● **EXERCISE**: Write only the number of lines in the records beneath that hold "knee".

Pose landmark coordinates
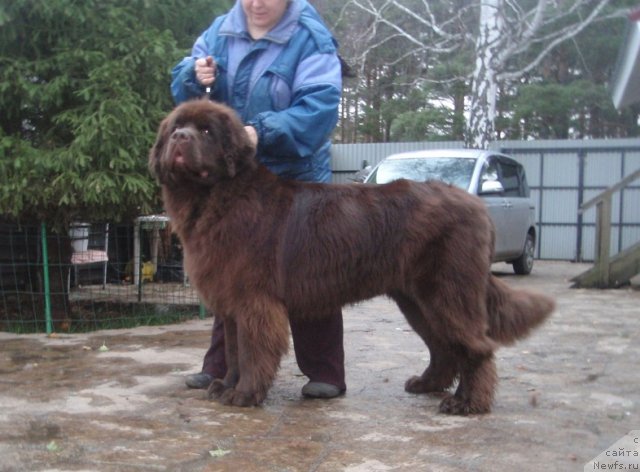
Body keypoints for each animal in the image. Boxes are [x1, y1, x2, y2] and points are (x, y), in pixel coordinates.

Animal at [150, 99, 556, 412]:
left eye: (206, 132)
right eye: (176, 128)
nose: (180, 138)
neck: (218, 198)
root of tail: (477, 205)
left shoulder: (254, 301)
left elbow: (252, 350)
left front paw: (244, 394)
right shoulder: (231, 302)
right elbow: (234, 350)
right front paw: (225, 385)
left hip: (448, 291)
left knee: (476, 346)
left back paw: (468, 403)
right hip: (416, 298)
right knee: (442, 345)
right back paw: (427, 384)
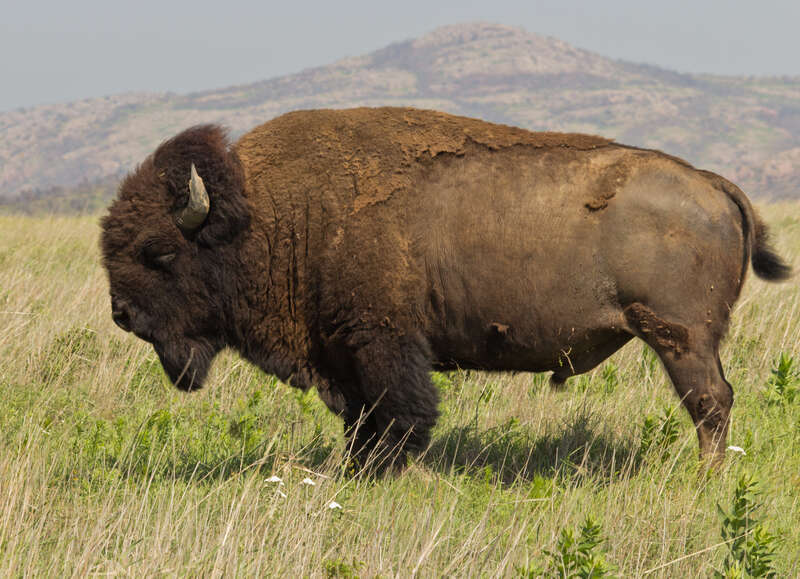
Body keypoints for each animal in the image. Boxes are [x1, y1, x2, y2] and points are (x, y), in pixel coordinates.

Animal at [101, 107, 791, 470]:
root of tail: (710, 182)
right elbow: (358, 420)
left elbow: (401, 416)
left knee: (711, 402)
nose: (122, 314)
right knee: (714, 402)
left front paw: (382, 475)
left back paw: (703, 479)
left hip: (681, 339)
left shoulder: (383, 343)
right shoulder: (342, 354)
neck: (271, 213)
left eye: (158, 252)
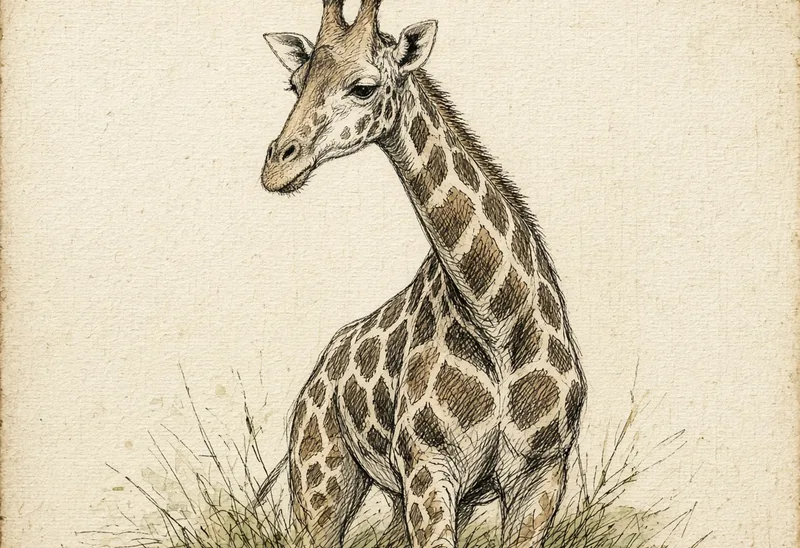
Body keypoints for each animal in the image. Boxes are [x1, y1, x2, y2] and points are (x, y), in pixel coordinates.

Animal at [257, 2, 586, 547]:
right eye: (294, 83)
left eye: (364, 87)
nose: (278, 166)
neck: (496, 317)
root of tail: (315, 379)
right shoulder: (429, 469)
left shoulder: (541, 473)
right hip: (321, 478)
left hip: (390, 493)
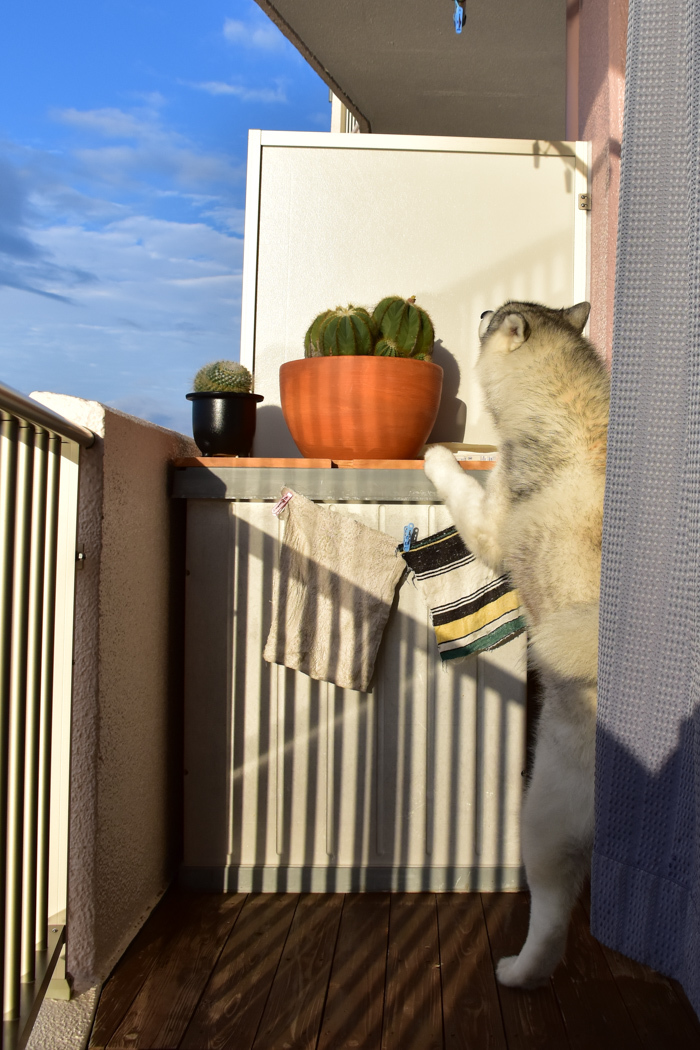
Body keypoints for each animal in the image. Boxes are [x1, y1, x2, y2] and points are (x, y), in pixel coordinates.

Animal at [423, 302, 608, 982]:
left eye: (497, 316)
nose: (480, 308)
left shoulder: (490, 523)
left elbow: (460, 484)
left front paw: (438, 455)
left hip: (540, 815)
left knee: (550, 919)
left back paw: (519, 972)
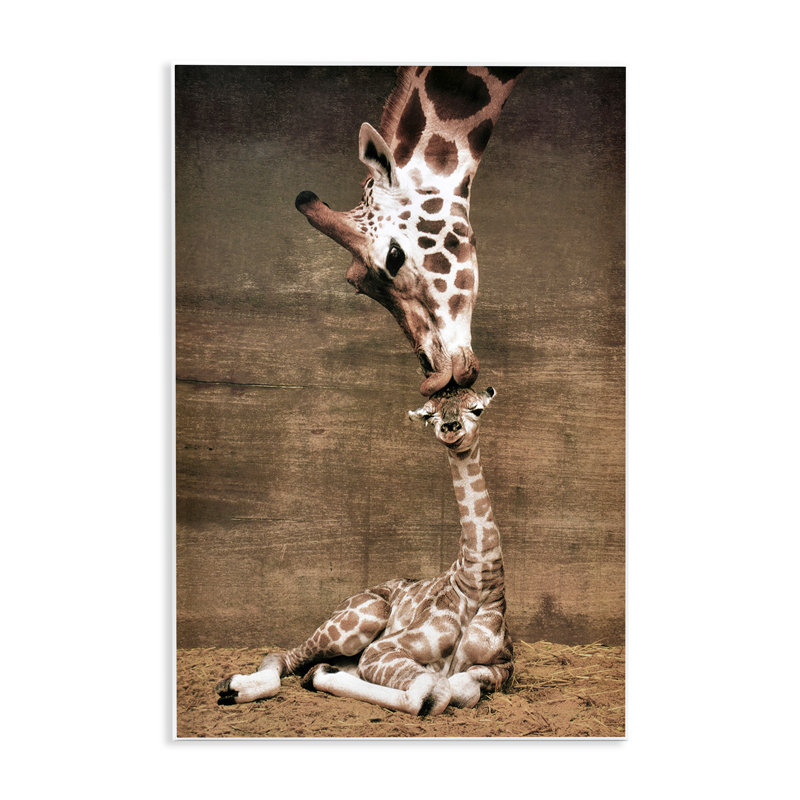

● **WRITTEN RESPONSE**: 5